[Stored items]
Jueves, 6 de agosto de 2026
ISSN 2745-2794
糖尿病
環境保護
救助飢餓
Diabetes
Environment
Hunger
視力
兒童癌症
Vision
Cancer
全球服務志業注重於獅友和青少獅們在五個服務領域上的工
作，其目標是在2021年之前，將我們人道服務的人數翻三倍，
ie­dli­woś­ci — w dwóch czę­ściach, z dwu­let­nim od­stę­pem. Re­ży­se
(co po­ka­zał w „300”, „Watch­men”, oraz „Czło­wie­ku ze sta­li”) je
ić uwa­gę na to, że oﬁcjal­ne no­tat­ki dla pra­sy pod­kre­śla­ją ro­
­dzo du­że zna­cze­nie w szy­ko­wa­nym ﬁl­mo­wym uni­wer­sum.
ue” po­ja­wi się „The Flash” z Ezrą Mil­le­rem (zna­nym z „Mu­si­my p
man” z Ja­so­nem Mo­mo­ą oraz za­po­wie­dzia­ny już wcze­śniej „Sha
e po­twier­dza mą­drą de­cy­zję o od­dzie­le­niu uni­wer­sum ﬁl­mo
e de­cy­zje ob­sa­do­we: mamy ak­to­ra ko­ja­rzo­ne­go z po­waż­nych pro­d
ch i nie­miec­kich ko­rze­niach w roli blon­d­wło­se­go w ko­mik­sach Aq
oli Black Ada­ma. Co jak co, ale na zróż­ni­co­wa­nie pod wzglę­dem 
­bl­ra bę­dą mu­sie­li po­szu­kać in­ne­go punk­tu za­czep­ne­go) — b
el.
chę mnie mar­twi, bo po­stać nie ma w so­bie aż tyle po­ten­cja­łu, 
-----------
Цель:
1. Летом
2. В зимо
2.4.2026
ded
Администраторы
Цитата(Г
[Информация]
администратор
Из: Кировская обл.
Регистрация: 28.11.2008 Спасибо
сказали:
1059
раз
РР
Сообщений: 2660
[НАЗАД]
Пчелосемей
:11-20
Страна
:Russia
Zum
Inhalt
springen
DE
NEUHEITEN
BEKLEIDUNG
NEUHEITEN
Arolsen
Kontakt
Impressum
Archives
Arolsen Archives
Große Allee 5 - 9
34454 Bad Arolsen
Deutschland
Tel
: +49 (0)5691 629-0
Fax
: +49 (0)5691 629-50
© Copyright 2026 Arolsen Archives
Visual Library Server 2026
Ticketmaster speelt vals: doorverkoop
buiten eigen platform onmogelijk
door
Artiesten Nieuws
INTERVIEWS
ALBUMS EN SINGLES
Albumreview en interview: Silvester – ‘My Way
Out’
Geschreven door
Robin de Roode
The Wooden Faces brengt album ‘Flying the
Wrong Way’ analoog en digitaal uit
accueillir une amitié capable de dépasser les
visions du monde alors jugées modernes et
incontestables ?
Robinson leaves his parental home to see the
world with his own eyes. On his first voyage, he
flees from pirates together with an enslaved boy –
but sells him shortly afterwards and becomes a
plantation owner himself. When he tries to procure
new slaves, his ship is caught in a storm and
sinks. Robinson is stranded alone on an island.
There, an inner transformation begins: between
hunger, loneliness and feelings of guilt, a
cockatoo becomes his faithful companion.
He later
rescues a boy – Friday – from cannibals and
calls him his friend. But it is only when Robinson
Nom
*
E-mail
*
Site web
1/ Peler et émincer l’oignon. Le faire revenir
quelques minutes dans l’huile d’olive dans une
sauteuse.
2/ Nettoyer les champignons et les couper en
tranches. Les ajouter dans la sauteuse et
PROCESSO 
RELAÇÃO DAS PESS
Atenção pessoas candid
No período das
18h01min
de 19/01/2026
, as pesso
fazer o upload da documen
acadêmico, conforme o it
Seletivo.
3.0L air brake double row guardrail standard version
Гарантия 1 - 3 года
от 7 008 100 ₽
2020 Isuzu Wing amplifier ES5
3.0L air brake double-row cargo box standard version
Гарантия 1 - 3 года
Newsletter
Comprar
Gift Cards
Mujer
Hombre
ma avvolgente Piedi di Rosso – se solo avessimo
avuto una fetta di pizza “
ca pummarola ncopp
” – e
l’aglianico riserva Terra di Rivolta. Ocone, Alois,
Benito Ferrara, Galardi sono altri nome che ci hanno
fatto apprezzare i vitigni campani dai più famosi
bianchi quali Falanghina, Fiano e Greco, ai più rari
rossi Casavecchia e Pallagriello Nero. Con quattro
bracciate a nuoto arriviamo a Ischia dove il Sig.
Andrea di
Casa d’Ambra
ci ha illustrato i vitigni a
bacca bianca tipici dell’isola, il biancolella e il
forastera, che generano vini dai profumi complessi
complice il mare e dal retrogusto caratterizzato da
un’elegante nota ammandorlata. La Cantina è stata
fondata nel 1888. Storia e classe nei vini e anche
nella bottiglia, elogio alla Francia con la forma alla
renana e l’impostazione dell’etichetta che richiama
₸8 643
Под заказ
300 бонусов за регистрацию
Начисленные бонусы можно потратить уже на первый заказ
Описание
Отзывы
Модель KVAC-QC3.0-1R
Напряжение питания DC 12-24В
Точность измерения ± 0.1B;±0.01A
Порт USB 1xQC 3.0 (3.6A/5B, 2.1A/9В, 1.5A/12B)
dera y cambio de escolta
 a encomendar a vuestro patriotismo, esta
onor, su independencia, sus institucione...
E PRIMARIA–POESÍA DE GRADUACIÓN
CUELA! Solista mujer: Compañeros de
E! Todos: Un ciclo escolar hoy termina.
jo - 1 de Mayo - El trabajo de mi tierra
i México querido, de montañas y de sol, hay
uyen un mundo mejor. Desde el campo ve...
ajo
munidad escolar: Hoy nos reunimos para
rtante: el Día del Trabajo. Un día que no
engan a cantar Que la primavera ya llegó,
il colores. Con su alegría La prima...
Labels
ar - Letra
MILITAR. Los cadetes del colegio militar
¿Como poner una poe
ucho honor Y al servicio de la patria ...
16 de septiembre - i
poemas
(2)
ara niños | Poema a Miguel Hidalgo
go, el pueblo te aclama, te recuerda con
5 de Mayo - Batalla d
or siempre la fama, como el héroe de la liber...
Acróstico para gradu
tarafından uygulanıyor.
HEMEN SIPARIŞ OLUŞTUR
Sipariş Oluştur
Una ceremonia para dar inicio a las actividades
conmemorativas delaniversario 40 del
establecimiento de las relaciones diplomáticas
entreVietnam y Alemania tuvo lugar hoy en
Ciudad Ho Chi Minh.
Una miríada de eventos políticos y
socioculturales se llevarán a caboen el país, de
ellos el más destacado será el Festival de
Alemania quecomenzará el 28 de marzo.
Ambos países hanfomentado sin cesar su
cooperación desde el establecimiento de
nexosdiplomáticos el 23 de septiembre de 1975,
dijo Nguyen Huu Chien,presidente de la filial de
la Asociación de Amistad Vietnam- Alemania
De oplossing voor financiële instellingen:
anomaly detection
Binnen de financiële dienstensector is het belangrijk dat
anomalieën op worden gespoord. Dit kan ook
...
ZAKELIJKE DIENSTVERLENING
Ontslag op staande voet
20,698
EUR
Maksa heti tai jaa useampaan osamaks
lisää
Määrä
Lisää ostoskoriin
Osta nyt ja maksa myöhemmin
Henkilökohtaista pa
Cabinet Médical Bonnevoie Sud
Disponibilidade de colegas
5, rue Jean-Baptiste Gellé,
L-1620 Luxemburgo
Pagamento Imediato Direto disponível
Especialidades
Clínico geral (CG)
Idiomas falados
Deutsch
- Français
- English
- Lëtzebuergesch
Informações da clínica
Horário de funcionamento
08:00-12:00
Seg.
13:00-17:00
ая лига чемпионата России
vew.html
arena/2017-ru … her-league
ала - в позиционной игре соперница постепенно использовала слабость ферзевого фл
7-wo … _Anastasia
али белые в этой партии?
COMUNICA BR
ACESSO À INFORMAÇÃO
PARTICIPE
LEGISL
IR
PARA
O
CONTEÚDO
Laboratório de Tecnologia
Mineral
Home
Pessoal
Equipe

Task instructions:
For each line of the entries that holds the word "sauteuse", pull that line out.

Written answer:
sauteuse.
tranches. Les ajouter dans la sauteuse et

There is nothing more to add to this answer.